3 EXERCISES FOR POWERFUL HAMSTRINGS
Build stronger hamstrings faster with these three effective exercises.
The hamstrings represent three distinct muscles which are located on the backside of your thigh between your gluteus maximus and your knee. These muscles are classified as fast twitchmuscles and respond very well to exercises that have powerful movements and low reps.
The lateral and medial hamstrings comprise of the Biceps Femoris, Semitendinosus and Semimembranosus muscles. These three muscles combine to perform the following primary movements: external rotation, internal rotation, flexion of the knee and extension of the hip.
Arguably, the most common hamstrings exercise is the leg curl. However, there are three variations of the leg curl that can be performed: standing, seated and laying. Of these three, the seated leg curl is the one most commonly used. But, all three variations involve the same movement just in a different starting position.

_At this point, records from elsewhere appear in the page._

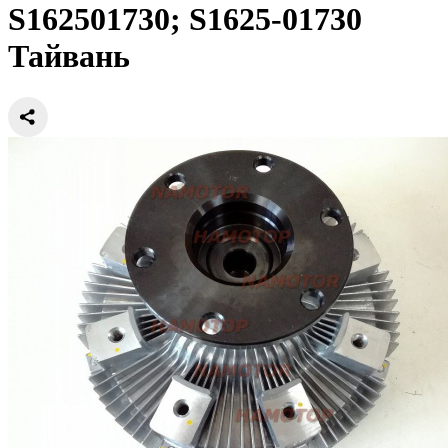
S162501730; S1625-01730
Тайвань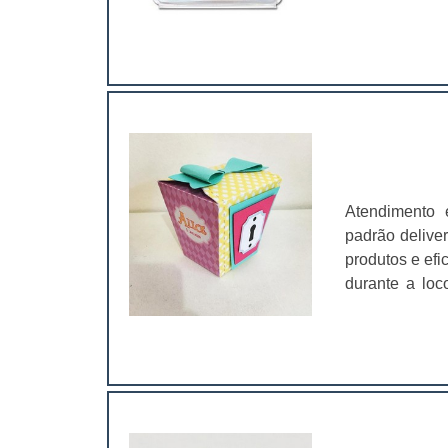
os mais rigor
mais variado
automotivos, i
mais fac
estão:Pratici
ao produto;Ent
quantidades q
valor unitário
gerados pelo
Atendimento 
conforto, segu
padrão delive
skin padroniz
produtos e efi
couchê, pode 
durante a loc
chegando na c
com materiais
meio ambiente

The seated leg curl involves using a machine where you sit down with your back against a back pad. Extend your legs and place your feet on the padded foot lever which is directly in front of you. Adjust your seat so that the portion of your legs above your ankles are on the padded foot lever. Next, lower the thigh pad so that it’s firmly against your thighs and hold on to the two handles on top of the thigh pad. Pull the padded foot lever, with your lower legs, back towards your buttocks as if you are trying to kick yourself. Pause momentarily when you have come all the way back and then return to the starting position. Repeat movement for the desired amount of sets and repetitions.
Always maintain a nice smooth motion. Do not perform the exercise too fast as it can increase momentum and decrease the effectiveness. Additionally, performing this exercise too quickly could lead to injuries. Make sure you don’t just rest your heels on the padded foot lever as this could lead to a potential lower leg injury when trying to pull the lever back.
The good morning exercise is a compound movement involving your hips and your knees. It’s also considered an intermediate exercise due to the strain it places on your lower back and hamstrings. This exercise is traditionally used with a barbell but can also be done with dumbbells.
To begin, stand with your feet shoulder width apart and place a weighted bar across the rear portion of your shoulders. Grab the bar with an underhand grip roughly outside of your shoulder width. Keep your back slightly arched and your knees slightly bent as you perform this movement. Start bending at the hips as your torso becomes parallel with the ground. Keep your back slight arched and your neck aligned with your back. Once you are parallel with the floor, slowly return to the starting position. Repeat movement for the desired amount of sets and repetitions.
Make sure you keep the barbell under control at all times. Do not allow it to roll up onto your neck as this could lead to a neck injury. Keeping your knees slightly bent will prevent any damage to the joints. Do not bend your head downwards as this could cause additional strain on your neck. Perform this exercise under one smooth motion. Do not perform this exercise too quickly as it could lead to possible injuries of your back and hamstrings. Also, make sure your hamstrings are warmed up before doing this exercise. Tight hamstrings are more prone to injuries.
STRAIGHT LEG DEADLIFTS
Of the three exercises listed in this article, the straight leg deadlift is the toughest. It’s generally recommended for advanced weightlifters due to the difficulty of properly performing the exercise movement. This is also a compound movement that targets the hamstrings but requires other muscles like the glutes and lower back to perform properly.
The straight leg deadlift is typically performed with a barbell. However, it can also be done with dumbbells. To begin, stand with your feet shoulder width apart. Grab the barbell with an overhand grip just outside of your shoulder width. Stand straight up so that your arms are fully extended with the barbell hanging in your hands.
Keep your legs straight with just a slight bend in the knees. Start bending over by allowing your hips to move backwards and your torso to become parallel with the ground. Lower the weight until it’s just above your feet. Keep your back straight and your neck aligned with your back. You will begin to feel the stretch in your hamstrings. Now, slowly rise back up into the upright starting position. Repeat movement for the desired amount of sets and repetitions.
If you are using heavy weight, wrist straps might be necessary to keep hold of the barbell. Make sure you keep the barbell under control at all times. Do not bend your head downwards as this could cause additional strain on your neck. Perform this exercise under one smooth motion. Do not perform this exercise too quickly as it could lead to possible injuries of your back and hamstrings. Additionally, coming upright too fast could lead to lightheadedness. Make sure your hamstrings are warmed up before doing this exercise. Tight hamstrings are more prone to injuries.